The foundation is one of the groups that sued
Kaiser, along with Consumers
for Quality Care and the Steven Andrew Olsen Coalition for Patients'
Rights.
Kaiser's pledge to post clinical and financial
information online will
give patients far more information about the HMO than health plans are
required to disclose under California law, said Steven Fisher,
spokesman
for the state Department of Managed Health Care, which regulates HMOs.
"We think this is a positive step towards patients
having more information
about how health care works," Fisher said.
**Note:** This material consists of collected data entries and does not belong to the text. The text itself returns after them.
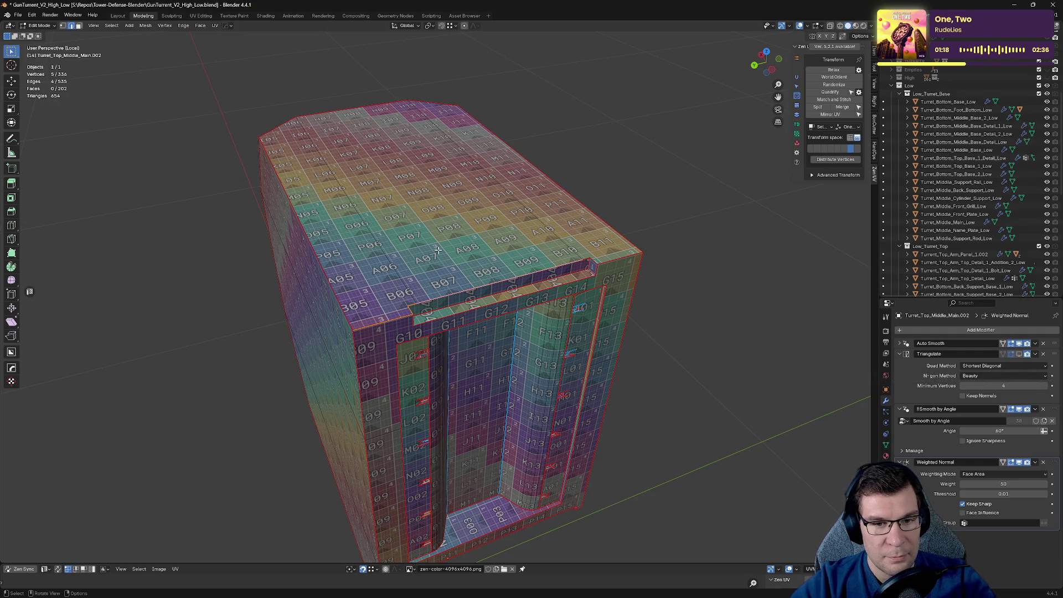
middle_drag(261, 123, 346, 164)
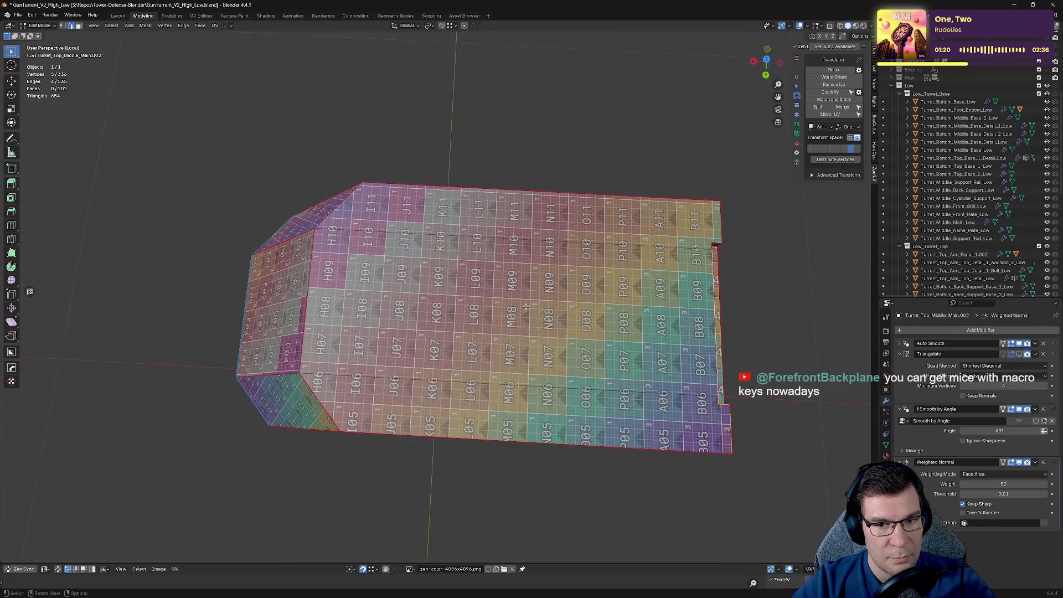
shift+middle_drag(510, 295, 564, 283)
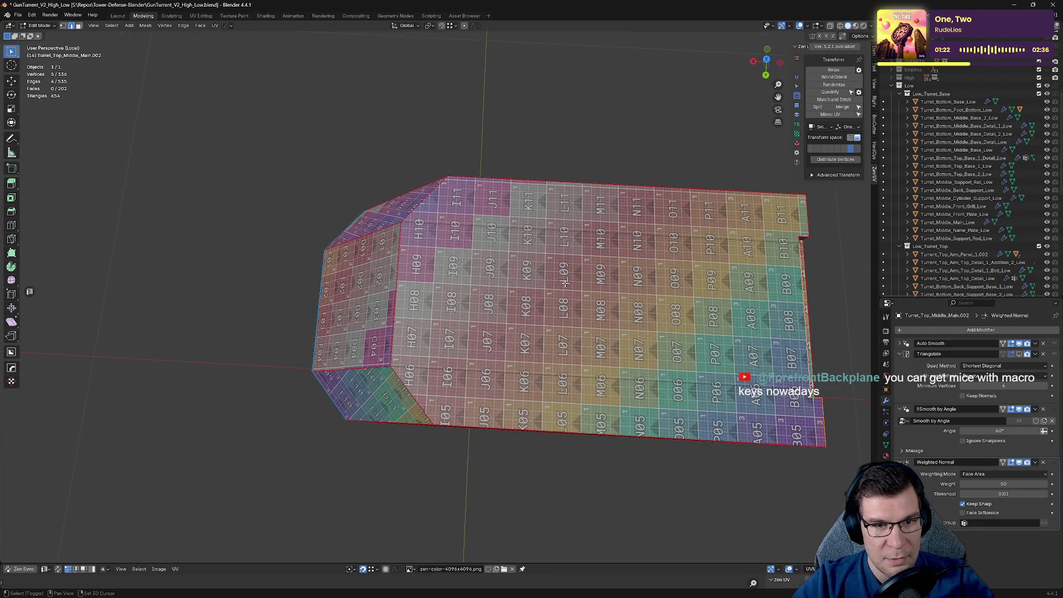
Step: Cut a new edge between the selected pair of vertices with J
click(445, 177)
Among other things, one of the suits alleged that
Kaiser had falsely
advertised that only its doctors -- and not administrators -- decided
how
to treat patients.
In ads that ran statewide, Kaiser claimed, "There
are no financial pressures
to prevent your physician from giving you the medical care you need. No
one but you and your doctor decides what's right for you. We don't have
insurance administrators to stand in the way of giving our members the
finest medical care available."
In practice, however, the suit alleged that Kaiser
tied a significant
portion of doctors' pay to meeting quotas to limit medical services and
applied quotas for doctors to reduce the number of patients
hospitalized
regardless of medical need.
Kaiser also faced accusations from union and
consumer groups that its
call-center employees who scheduled appointments and gave medical
advice
in Northern California had financial incentives to limit patients'
access
to care.
For most of 2000 and 2001, phone-service
representatives at Kaiser call
centers in Sacramento, Vallejo and San Jose could earn a bonus of up to
10 percent of their salary if they spent an average of less than three
minutes, 45 seconds on each patient call and made appointments for
between
15 percent and 35 percent of callers.
Since then, Kaiser has overhauled its call-center
service in response
to the criticism.
Bernard Tyson, senior vice president for Kaiser
Foundation health plans
and hospitals, said in a prepared statement that it was "gratifying to
turn conflict into a productive collaboration with these important
consumer
groups."
"The goal of Kaiser Permanente is to work hand in
hand with our members
to continually improve quality of care and service," Tyson said.
Kaiser has more than 6 million members in
California, including more
than 550,000 in the Sacramento region.